Pour ou contre le téléphone portable à l’école ?
Il existait déjà avant 2018 un article encadrant l’utilisation du téléphone portable à l’école. C’était l’article L511-5 du Code de l’Éducation « Dans les écoles maternelles, les écoles élémentaires et les collèges, l’utilisation durant toute activité d’enseignement et dans les lieux prévus par le règlement intérieur, par un élève, d’un téléphone mobile est interdite. »
Pour s’appliquer cette interdiction doit figurer dans le règlement intérieur.
Nous pouvons dès lors nous interroger sur le bien fondé d’une nouvelle loi ! Si une loi existe, pourquoi ne pas l’appliquer ?
A. Constat
Aujourd’hui, pratiquement chaque lycée possède son téléphone portable. Ce téléphone correspond le plus souvent à un smartphone. Le smartphone est un «ordiphone ou téléphone intelligent, est un téléphone mobile disposant en général d’un écran tactile, d’un appareil photographique numérique, des fonctions d’un assistant numérique personnel et de certaines fonctions d’un ordinateur portable. Il est bien plus performant que les premiers micro-ordinateurs.
Au collège, 75 % des élèves possèdent un téléphone portable, selon le journal télévisé de TF1.
Dès le primaire, les écoliers sont nombreux à posséder un tel outil.
Le prix d’un smartphone se démocratise, notamment au travers des formules d’abonnements puisque le prix comprend celui du téléphone.
Pour certaines personnes les jeunes enfants ne devraient pas posséder de téléphone, puisque lorsqu’ils étaient eux même enfants cela n’existait pas et qu’ils pouvaient s’en passer. C’est vrai ! L’électricité, l’eau courante, la voiture, le chauffage central n’a pas toujours existé et nous devions bien vivre sans !

[Tâches à réaliser]
1/ D'après le texte sur le téléphone portable à l'école, quelle proportion des élèves de collège possèdent un téléphone portable selon le journal télévisé de TF1 ?
2/ Transcrivez le passage du texte sur le téléphone portable à l'école, depuis « Nous pouvons dès » jusqu'à « les premiers micro-ordinateurs. » inclus.
La liste ci-dessous n'est pas nécessaire pour ce travail.

[Extrait de données]
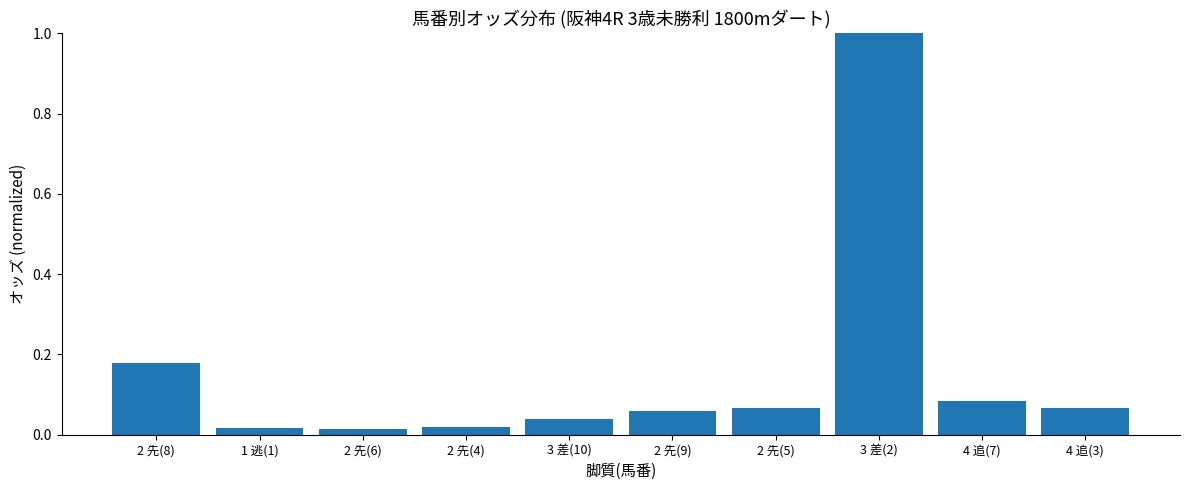

Which label corresponds to the largest value in the chart?

3 差(2)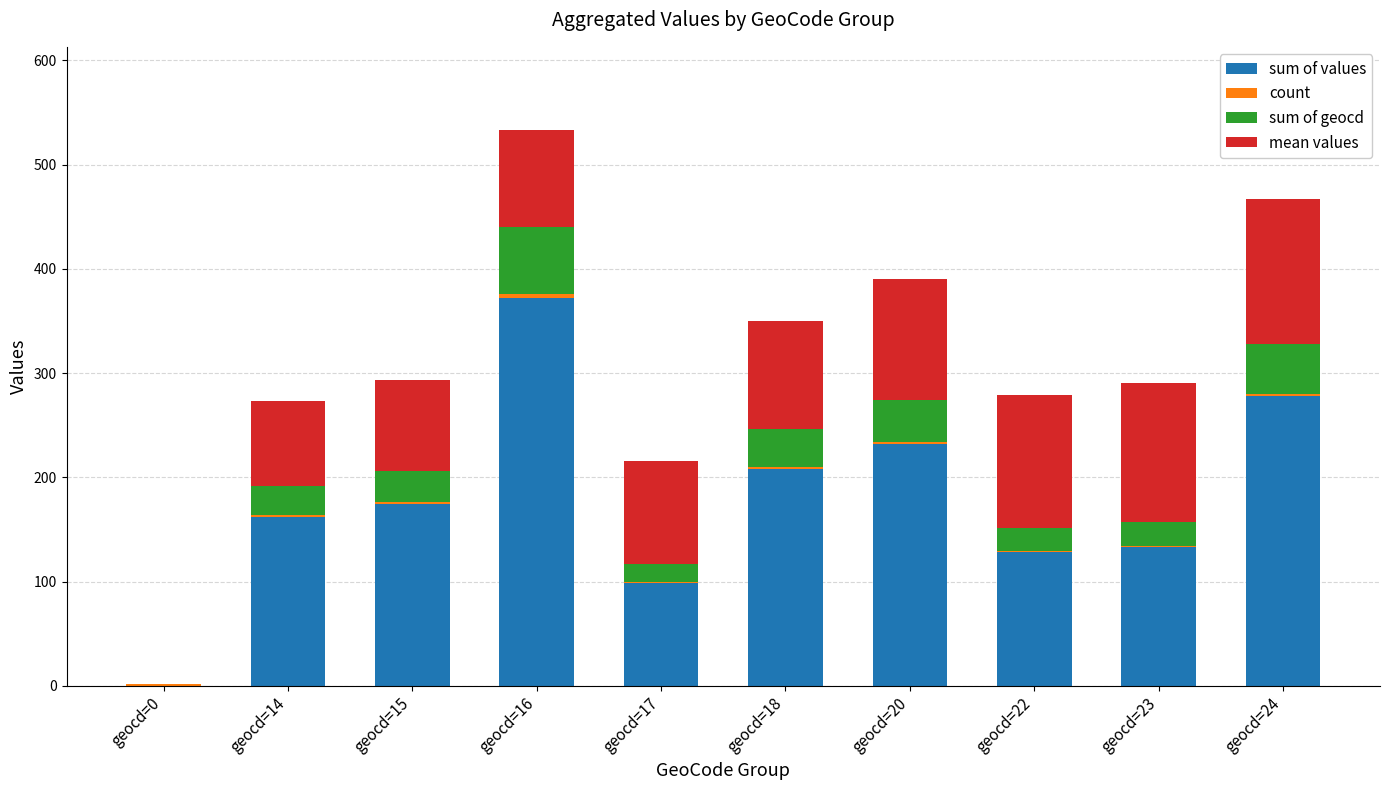

At which label does sum of values reach its peak?

geocd=16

[Réponses aux tâches]
1/ 75 % des élèves.

2/
Nous pouvons dès lors nous interroger sur le bien fondé d’une nouvelle loi ! Si une loi existe, pourquoi ne pas l’appliquer ?
A. Constat
Aujourd’hui, pratiquement chaque lycée possède son téléphone portable. Ce téléphone correspond le plus souvent à un smartphone. Le smartphone est un «ordiphone ou téléphone intelligent, est un téléphone mobile disposant en général d’un écran tactile, d’un appareil photographique numérique, des fonctions d’un assistant numérique personnel et de certaines fonctions d’un ordinateur portable. Il est bien plus performant que les premiers micro-ordinateurs.